### Extrait à lire
========================================================================

La nuit du 24/08, la clôture des Jeux fut inoubliable: choeurs du «难说再见 nanshuo zaijian» (qu’il est difficile de dire adieu!), arabesques des troupes de ballet au sol et en l’air… Rien ne fut épargné, pour offrir un très beau « finale », sous la baguette du magicien Zhang Yimou.
De ses JO, la Chine tire ses propres médailles : celle de 1ère nation sportive, avec 51 Or (36 aux USA!), celle de l’organisation, avec ses infrastructures somptuaires, son corps de volontaires, sa sécurité sans faille… En tradition olympique, un record de qualité a été atteint, qui ne pourra être dépassé.
Pourtant, les critiques d’avant les Jeux ne sont pas éteintes, tant s’en faut. Sur les droits de l’homme, Pékin a encore resserré sa garde. Ersatz dérisoire de démocratie, les zones de protestation restèrent vides, faute à l’Etat d’avoir permis une seule des 70 demandes soumises : deux femmes retraitées qui réclamaient trop fort le droit de défiler, écopèrent de la menace d’un an de camp, et la dissidente anti-Sida Wang Xiaoqiao, incarcérée depuis janvier, prit en catimini un an de prison ferme.
En Europe et aux USA, on reproche aussi à la Chine une lecture propagandiste du sport, un mode d’emploi étriqué des Jeux: avoir acheté ses médailles d’or (« 3,6M²/pièce », coût moyen, sur la base du budget sportif officiel des JO) pour gagner dans des disciplines inconnues chez elle – beach volley, planche à voile…
Mais ces critiques sont vaines. Pékin aura beau jeu de répondre que ceux qui dénigrent sa victoire, sont les pays riches, 10% de l’humanité. Elle au moins, par ses succès, soutient les espoirs du reste du monde. Or une telle polémique n’est bonne pour personne : mieux vaut gracieusement concéder à Pékin son triomphe — et tirer les leçons de la fête.

========================================================================

### Données enregistrées
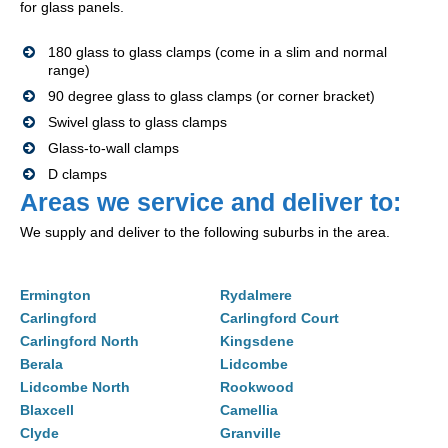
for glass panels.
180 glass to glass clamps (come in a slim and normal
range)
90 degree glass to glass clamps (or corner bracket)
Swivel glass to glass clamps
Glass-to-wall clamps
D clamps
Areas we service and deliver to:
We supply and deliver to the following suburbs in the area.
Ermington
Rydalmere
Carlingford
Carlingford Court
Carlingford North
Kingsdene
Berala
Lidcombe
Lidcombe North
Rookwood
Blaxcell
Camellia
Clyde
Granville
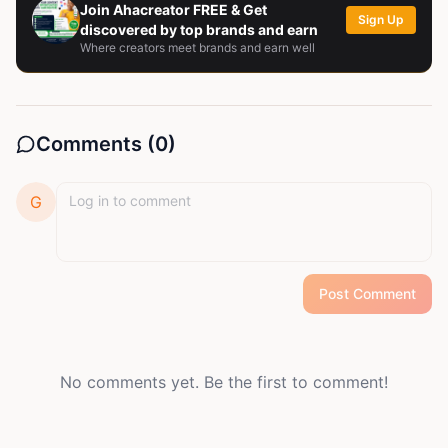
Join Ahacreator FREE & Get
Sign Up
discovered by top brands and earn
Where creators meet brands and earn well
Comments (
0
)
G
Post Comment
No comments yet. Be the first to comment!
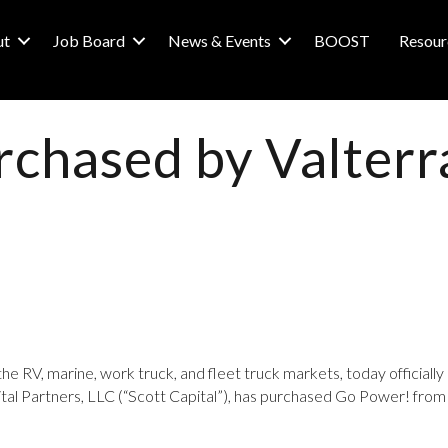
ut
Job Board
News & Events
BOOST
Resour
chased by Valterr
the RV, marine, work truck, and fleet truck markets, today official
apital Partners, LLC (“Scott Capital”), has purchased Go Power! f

========================================================================

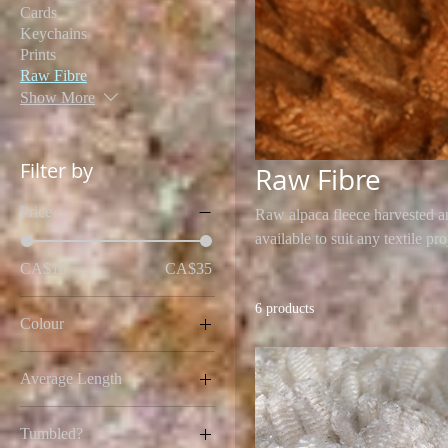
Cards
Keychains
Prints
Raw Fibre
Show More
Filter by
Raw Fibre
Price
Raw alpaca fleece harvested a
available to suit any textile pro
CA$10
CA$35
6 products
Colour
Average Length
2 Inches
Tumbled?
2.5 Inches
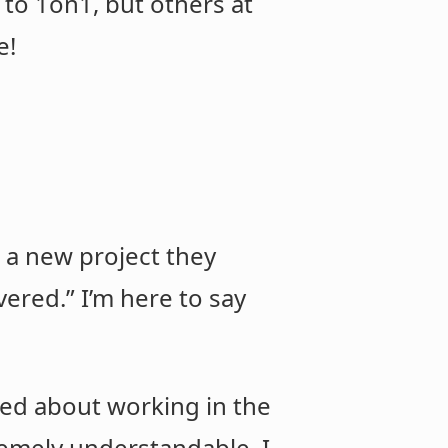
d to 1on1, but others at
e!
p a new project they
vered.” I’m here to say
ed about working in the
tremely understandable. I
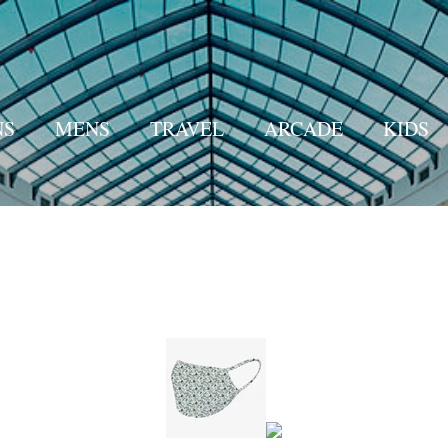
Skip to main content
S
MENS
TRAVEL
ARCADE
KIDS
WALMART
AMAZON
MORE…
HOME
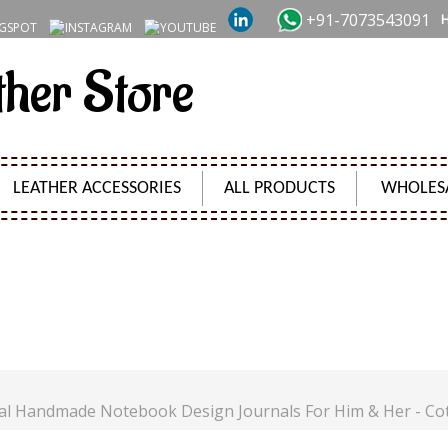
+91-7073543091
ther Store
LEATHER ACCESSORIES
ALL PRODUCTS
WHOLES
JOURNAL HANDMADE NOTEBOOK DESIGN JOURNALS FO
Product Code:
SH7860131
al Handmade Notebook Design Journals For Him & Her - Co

========================================================================

### Consignes
1. Relevez dans le texte sur les Jeux de Pékin tous les éléments qu'il cite pour illustrer la médaille de l'organisation.
2. Recopiez fidèlement le passage du texte sur les Jeux de Pékin qui commence par « La nuit du 24/08, la » et se termine par « magicien Zhang Yimou. ».

### Réponses successives
1. ses infrastructures somptuaires ; son corps de volontaires ; sa sécurité sans faille

2.
La nuit du 24/08, la clôture des Jeux fut inoubliable: choeurs du «难说再见 nanshuo zaijian» (qu’il est difficile de dire adieu!), arabesques des troupes de ballet au sol et en l’air… Rien ne fut épargné, pour offrir un très beau « finale », sous la baguette du magicien Zhang Yimou.